__WORK TO BE COMPLETED__
Filter the entries down to the lines holding "changes", then copy those lines.

[Data records]
• • • • •

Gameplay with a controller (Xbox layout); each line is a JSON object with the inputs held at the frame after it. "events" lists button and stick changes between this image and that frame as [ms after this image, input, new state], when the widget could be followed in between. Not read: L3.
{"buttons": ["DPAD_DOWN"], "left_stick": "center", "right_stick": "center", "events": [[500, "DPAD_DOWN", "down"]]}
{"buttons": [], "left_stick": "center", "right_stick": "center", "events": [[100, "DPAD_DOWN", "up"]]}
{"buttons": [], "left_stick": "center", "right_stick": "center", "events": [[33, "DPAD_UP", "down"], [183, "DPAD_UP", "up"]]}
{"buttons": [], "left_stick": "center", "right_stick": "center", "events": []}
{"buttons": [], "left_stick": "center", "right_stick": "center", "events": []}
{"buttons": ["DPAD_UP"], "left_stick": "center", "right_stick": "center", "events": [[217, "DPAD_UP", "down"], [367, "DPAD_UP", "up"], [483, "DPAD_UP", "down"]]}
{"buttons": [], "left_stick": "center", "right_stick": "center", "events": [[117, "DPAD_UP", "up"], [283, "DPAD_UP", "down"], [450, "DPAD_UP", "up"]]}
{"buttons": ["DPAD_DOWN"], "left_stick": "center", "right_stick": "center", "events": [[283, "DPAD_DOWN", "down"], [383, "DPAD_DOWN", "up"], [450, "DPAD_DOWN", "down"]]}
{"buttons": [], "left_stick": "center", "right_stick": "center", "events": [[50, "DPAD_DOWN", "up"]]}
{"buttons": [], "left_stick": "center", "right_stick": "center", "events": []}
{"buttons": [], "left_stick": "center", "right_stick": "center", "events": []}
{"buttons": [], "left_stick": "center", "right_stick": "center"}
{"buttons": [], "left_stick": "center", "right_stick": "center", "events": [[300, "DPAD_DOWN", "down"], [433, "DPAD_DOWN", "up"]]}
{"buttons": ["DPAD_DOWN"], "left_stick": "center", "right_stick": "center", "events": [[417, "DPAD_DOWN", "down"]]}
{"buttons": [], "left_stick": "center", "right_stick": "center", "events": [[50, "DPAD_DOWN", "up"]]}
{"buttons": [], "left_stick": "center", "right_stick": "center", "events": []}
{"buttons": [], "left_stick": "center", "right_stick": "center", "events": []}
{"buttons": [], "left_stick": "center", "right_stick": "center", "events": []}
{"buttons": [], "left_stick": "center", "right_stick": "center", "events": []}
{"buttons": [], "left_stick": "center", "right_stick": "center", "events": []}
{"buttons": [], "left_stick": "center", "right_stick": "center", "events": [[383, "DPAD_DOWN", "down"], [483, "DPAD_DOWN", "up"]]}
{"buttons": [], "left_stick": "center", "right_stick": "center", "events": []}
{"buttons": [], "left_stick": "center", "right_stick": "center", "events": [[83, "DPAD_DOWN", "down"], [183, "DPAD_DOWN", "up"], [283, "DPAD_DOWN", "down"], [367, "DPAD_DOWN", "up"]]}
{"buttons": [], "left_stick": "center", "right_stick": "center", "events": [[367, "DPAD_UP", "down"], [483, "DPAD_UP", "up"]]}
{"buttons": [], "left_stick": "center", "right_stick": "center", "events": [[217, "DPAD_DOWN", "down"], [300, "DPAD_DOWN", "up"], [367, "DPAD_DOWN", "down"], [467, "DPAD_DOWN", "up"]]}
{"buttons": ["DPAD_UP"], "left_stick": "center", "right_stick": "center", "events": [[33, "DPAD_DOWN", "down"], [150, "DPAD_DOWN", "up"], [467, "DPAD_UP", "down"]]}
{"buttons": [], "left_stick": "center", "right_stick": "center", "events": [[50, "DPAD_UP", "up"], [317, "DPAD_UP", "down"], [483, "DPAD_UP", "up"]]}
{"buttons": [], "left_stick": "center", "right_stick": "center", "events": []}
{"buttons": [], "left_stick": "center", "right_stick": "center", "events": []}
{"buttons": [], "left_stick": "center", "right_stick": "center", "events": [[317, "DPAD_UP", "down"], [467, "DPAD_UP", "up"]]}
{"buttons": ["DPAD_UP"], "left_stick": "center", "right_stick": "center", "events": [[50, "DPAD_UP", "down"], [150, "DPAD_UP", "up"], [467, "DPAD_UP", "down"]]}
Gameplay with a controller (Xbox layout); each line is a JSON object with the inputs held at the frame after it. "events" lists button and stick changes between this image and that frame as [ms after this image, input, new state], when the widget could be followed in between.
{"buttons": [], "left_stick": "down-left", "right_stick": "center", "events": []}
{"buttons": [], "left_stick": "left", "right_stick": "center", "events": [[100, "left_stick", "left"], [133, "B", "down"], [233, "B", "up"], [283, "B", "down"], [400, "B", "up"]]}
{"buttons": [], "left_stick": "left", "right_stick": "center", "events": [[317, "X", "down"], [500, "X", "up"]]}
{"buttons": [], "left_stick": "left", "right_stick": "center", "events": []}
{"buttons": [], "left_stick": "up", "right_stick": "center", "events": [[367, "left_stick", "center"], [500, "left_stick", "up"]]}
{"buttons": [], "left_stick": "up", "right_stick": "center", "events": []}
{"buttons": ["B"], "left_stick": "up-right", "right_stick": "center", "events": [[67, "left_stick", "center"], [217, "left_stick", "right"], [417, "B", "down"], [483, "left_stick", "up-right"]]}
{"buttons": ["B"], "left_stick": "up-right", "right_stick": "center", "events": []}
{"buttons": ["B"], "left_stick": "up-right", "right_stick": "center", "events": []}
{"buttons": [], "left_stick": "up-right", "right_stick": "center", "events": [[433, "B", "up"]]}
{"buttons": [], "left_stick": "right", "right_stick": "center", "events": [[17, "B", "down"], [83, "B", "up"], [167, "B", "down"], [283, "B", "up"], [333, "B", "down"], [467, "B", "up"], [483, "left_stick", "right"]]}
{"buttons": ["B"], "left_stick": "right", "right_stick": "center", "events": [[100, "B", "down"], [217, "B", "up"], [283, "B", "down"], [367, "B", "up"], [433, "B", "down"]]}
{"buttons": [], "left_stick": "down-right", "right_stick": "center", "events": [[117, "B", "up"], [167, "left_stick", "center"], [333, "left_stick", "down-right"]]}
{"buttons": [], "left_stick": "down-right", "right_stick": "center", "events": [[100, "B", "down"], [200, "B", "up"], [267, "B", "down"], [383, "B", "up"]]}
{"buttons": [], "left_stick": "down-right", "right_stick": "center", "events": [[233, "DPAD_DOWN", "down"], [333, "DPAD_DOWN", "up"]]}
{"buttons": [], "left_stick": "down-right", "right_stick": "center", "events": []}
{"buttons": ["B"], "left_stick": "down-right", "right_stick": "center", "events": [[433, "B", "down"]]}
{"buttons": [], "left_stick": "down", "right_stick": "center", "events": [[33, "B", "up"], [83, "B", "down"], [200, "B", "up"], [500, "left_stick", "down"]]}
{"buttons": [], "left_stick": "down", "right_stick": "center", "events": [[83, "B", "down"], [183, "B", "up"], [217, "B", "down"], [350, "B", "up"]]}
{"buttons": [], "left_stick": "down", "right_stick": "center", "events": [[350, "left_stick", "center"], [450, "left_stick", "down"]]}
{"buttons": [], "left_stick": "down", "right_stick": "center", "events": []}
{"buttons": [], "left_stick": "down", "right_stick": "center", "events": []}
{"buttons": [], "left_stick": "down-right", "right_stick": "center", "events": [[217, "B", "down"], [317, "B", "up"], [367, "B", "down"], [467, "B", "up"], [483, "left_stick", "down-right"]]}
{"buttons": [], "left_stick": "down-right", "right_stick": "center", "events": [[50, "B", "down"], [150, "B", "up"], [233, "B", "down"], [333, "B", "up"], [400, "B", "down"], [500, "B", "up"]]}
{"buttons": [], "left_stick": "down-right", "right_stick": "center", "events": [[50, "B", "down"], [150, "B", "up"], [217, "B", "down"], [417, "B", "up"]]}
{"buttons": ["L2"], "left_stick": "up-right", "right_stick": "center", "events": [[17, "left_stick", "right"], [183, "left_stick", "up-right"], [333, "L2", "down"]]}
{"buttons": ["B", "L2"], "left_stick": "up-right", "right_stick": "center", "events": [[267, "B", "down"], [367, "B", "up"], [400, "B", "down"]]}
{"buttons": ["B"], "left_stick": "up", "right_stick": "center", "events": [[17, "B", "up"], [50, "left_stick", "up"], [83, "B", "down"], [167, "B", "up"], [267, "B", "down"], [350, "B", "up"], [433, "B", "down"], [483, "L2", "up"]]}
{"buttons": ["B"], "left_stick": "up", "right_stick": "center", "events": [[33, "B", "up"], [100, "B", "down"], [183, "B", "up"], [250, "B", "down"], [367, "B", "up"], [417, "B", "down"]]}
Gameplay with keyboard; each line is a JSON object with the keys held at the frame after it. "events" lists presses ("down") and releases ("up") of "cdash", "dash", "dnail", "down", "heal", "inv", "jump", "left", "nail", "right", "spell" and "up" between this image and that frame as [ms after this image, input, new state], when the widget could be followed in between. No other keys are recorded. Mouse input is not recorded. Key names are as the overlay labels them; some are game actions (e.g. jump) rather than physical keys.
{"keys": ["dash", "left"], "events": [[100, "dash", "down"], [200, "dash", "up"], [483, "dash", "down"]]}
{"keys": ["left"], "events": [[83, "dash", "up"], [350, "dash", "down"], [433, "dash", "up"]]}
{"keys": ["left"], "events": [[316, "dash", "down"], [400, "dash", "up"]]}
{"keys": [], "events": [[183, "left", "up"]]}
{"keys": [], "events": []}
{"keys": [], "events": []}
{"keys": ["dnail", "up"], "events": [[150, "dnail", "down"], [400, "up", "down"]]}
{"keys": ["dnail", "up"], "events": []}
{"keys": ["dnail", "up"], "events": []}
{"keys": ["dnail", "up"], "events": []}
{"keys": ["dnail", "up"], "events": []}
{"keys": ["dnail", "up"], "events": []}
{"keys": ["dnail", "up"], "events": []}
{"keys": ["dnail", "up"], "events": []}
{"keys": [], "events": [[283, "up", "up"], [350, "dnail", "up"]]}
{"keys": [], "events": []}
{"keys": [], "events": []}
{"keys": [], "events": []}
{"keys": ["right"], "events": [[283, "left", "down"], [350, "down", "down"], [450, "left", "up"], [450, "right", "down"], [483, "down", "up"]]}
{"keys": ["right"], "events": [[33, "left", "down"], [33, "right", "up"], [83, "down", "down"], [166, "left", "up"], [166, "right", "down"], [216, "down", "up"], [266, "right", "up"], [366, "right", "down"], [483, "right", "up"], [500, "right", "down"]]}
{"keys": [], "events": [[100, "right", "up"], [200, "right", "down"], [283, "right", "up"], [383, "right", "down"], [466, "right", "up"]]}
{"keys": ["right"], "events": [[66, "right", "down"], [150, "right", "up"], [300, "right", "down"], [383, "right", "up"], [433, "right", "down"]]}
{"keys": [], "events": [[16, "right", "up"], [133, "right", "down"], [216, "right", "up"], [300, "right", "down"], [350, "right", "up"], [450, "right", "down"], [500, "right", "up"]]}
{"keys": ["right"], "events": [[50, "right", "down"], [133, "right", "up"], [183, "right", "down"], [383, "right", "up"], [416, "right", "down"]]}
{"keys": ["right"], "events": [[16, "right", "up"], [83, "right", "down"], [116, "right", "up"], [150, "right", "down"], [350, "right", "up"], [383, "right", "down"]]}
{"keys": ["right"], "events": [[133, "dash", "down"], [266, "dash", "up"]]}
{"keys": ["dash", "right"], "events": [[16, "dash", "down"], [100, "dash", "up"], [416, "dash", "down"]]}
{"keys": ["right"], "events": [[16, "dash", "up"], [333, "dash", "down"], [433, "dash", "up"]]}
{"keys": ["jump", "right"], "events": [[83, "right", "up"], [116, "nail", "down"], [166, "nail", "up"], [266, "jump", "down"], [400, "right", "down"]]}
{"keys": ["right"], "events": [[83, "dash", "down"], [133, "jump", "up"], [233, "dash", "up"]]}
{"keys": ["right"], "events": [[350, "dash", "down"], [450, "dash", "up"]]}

• • • • •

__RESPONSE AREA__
Gameplay with a controller (Xbox layout); each line is a JSON object with the inputs held at the frame after it. "events" lists button and stick changes between this image and that frame as [ms after this image, input, new state], when the widget could be followed in between. Not read: L3.
Gameplay with a controller (Xbox layout); each line is a JSON object with the inputs held at the frame after it. "events" lists button and stick changes between this image and that frame as [ms after this image, input, new state], when the widget could be followed in between.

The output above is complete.